*Texto:*
▽
Protocolo de Perspectiva de Gênero do CNJ é aplicado pelo TJ do Pará para punir misoginia digital
O Tribunal de Justiça do Pará (TJ-PA) condenou no último dia 15 de abril o jornalista Evandro Corrêa a pagar R$ 50 mil por danos morais e ainda retirar do ar uma campanha difamatória, com viés misógino, contra a cartorária Jannice Amóras, titular do Cartório do 3º Ofício de Registro de Imóveis em Belém (PA). A decisão é emblemática porque aplica o Protocolo de Perspectiva de Gênero, adotado em 2023 pelo Conselho Nacional de Justiça (CNJ), considerado pelo juiz Marco Antônio Lobo Castelo Branco “um imperativo para a concretização da igualdade e combate às discriminações estruturais”.
Imagine ser atacada publicamente, chamada de "histérica" e "desequilibrada", estereótipos historicamente empregados para desqualificar mulheres em posições de liderança e poder. Era exatamente o que vinha acontecendo desde 2022, com Jannice Amóras, em pelo menos três sites de notícias diferentes administrados por Evandro Corrêa, caracterizando um dos tipos de violência que mais tem crescido no país, a misoginia digital.
△
*Dados fornecidos:*
▽
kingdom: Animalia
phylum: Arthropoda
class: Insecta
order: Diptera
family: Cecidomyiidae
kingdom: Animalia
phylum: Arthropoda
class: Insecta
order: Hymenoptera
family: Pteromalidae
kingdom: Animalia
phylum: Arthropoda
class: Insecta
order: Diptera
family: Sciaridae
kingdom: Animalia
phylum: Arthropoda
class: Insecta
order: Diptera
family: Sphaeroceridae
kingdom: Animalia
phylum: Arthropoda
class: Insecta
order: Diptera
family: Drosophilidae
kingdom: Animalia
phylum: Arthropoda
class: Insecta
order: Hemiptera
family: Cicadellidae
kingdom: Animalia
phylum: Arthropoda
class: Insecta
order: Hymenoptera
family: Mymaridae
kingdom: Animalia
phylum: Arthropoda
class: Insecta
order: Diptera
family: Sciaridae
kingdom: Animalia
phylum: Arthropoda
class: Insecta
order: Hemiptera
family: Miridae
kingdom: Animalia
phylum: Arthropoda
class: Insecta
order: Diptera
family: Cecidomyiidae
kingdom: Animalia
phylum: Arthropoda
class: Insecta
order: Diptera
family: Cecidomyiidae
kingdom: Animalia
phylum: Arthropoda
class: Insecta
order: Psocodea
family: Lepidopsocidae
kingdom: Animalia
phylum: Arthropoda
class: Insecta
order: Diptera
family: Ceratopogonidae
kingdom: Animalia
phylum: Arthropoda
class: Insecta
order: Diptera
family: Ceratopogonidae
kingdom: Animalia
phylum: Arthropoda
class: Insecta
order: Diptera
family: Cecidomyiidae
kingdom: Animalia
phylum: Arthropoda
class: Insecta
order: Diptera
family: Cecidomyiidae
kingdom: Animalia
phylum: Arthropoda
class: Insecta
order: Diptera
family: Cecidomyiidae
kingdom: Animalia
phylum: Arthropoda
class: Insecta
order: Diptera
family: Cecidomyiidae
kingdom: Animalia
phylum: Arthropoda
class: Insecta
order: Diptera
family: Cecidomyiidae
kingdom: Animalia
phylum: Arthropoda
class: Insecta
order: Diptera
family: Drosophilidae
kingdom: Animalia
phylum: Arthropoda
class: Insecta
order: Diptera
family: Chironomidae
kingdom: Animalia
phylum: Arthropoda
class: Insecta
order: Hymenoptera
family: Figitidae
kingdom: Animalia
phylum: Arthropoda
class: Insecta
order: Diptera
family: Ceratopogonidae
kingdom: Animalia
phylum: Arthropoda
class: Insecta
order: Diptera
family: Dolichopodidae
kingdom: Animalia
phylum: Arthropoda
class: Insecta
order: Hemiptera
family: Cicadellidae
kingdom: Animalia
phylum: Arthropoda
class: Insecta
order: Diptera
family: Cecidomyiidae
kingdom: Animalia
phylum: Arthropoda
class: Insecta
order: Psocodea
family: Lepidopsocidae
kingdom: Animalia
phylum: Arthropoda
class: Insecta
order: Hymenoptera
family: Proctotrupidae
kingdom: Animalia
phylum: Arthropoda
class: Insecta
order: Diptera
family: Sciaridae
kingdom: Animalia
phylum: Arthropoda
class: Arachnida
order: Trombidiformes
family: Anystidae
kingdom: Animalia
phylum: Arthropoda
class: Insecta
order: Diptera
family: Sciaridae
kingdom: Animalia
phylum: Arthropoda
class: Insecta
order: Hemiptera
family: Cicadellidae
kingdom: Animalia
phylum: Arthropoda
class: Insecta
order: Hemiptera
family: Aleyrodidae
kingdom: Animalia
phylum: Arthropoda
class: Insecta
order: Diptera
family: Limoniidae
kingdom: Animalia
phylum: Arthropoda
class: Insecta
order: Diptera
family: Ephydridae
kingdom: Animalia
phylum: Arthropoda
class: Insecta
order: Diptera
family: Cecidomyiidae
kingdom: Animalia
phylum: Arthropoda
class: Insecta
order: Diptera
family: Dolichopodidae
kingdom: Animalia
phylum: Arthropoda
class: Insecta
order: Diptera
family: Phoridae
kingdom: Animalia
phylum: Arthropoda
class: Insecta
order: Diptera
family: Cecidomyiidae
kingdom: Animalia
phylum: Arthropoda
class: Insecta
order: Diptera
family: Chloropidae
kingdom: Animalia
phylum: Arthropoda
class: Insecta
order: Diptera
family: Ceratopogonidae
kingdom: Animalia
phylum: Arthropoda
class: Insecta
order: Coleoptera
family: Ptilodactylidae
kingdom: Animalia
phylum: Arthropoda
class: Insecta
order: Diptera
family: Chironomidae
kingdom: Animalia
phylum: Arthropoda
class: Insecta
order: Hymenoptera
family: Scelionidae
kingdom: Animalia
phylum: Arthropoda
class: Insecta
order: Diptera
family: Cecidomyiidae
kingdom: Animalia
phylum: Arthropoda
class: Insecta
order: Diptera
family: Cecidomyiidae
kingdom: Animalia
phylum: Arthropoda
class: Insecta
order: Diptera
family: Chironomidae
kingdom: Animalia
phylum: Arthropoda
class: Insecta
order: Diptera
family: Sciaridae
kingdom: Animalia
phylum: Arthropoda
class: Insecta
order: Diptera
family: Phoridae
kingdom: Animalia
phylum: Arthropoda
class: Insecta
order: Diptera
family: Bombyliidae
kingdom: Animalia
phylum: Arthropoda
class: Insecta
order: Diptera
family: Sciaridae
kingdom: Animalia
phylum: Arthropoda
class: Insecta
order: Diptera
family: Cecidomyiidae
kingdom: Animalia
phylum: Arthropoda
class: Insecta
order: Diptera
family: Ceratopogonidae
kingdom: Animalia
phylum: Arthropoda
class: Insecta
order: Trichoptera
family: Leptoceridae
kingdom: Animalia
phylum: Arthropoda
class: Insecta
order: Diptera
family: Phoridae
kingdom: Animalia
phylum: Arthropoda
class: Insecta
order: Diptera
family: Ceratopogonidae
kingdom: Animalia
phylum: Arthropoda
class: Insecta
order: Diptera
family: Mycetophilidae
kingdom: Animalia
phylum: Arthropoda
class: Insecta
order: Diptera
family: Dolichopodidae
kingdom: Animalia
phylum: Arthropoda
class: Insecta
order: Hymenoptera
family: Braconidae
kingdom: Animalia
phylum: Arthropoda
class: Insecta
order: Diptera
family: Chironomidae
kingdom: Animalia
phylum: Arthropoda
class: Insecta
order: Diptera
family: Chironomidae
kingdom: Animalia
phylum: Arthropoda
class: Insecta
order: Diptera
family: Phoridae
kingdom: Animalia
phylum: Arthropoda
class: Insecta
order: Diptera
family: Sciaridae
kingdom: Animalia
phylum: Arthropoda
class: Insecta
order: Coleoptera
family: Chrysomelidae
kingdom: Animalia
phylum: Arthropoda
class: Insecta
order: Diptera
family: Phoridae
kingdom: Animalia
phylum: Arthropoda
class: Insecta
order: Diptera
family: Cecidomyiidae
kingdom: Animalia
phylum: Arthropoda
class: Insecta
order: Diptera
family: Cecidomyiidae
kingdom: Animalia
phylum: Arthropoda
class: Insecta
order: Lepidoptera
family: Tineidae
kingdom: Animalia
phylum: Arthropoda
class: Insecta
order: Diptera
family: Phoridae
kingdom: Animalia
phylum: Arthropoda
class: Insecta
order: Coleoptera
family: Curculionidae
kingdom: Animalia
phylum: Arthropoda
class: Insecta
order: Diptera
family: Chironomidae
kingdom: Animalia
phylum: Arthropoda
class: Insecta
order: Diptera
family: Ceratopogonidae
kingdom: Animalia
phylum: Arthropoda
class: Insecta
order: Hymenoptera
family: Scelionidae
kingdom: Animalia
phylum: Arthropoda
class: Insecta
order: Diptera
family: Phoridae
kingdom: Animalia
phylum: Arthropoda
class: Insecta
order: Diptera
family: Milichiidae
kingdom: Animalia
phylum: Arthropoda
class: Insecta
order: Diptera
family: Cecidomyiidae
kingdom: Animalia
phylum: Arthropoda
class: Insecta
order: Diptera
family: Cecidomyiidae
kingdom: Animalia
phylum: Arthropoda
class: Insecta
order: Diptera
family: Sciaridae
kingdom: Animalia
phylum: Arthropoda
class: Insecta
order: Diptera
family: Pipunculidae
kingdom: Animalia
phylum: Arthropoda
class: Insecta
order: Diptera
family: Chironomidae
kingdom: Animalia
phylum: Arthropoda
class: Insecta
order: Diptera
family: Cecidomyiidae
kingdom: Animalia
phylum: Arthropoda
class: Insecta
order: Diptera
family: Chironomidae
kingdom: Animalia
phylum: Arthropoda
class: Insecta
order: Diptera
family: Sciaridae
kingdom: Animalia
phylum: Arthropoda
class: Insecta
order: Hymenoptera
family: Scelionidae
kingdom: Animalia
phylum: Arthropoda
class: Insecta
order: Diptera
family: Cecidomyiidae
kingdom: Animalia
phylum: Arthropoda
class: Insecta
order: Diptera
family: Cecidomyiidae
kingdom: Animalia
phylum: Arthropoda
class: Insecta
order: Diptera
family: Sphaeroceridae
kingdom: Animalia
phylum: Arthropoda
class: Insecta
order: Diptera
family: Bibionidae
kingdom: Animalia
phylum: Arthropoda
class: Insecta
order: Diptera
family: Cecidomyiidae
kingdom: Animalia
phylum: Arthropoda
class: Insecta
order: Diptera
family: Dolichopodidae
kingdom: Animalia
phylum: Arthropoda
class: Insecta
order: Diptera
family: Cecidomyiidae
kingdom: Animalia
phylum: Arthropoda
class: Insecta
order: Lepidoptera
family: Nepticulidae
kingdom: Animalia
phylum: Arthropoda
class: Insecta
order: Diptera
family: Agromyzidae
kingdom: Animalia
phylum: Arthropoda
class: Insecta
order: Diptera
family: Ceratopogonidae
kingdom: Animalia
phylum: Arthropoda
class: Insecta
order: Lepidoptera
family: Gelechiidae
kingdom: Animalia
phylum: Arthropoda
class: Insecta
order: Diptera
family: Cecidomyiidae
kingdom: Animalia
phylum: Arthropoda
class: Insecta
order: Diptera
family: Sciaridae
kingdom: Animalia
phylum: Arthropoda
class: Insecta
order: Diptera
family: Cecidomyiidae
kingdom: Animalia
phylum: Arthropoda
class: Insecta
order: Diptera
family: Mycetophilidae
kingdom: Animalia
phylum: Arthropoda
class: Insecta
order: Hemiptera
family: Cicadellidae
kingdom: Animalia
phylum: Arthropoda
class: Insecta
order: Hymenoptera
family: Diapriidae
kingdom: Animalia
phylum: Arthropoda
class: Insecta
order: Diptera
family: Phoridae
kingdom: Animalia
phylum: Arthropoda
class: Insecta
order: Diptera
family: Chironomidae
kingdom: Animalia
△
*Tarefas a cumprir:*
**A.** Transcreva da notícia sobre a condenação no TJ-PA o trecho que vai de "Imagine ser atacada" até "a misoginia digital.", inclusive.
**B.** De acordo com a notícia sobre a condenação no TJ-PA, por que a decisão é considerada emblemática?
**C.** Prossiga a notícia sobre a condenação por misoginia digital no TJ-PA a partir do ponto em que ela termina.
Os dados não são usados em nenhuma das tarefas.

*Respostas:*
**A.**
Imagine ser atacada publicamente, chamada de "histérica" e "desequilibrada", estereótipos historicamente empregados para desqualificar mulheres em posições de liderança e poder. Era exatamente o que vinha acontecendo desde 2022, com Jannice Amóras, em pelo menos três sites de notícias diferentes administrados por Evandro Corrêa, caracterizando um dos tipos de violência que mais tem crescido no país, a misoginia digital.

**B.** Porque aplica o Protocolo de Perspectiva de Gênero, adotado em 2023 pelo Conselho Nacional de Justiça (CNJ). O juiz Marco Antônio Lobo Castelo Branco considera esse protocolo "um imperativo para a concretização da igualdade e combate às discriminações estruturais".

**C.**
A decisão do TJ-PA, emitida pela 8ª Vara Cível e Empresarial de Belém, reconheceu que atacar uma mulher com estereótipos de gênero merece punição a fim de desestimular esse tipo de comportamento, sobretudo daqueles que se escondem sob o manto da liberdade de imprensa.
“Ao rotular a cartorária com adjetivos que questionam seu equilíbrio emocional em vez de debater objetivamente os fatos de sua gestão, o réu não pratica crítica legítima, mas sim um abuso do direito de expressão que visa humilhar e deslegitimar a autora em razão de sua condição de mulher em um espaço de poder. A repetição desse padrão em diversas matérias não é coincidência; é um modus operandi que reforça a desigualdade e contribui para um ambiente hostil a lideranças femininas. A liberdade de imprensa não pode servir de escudo para a perpetuação de discursos discriminatórios e violentos, ainda que de forma velada ou simbólica”, destaca um trecho da sentença.
No ano passado, o jornalista já havia sofrido uma primeira condenação por conta dos ataques repetidos à cartorária, com exigência de pagamento de indenização de R$ 40 mil e imposição de retirada do conteúdo do ar, mas recorreu ao Supremo Tribunal Federal contestando a decisão da Justiça estadual que o proibia de citar futuramente a vítima, sob a alegação de censura prévia. Mas como ele voltou a publicar novos ataques, Jannice ingressou com nova ação, solicitando a aplicação do Protocolo de Perspectiva de Gênero, devido aos conteúdos ofensivos à sua condição de mulher.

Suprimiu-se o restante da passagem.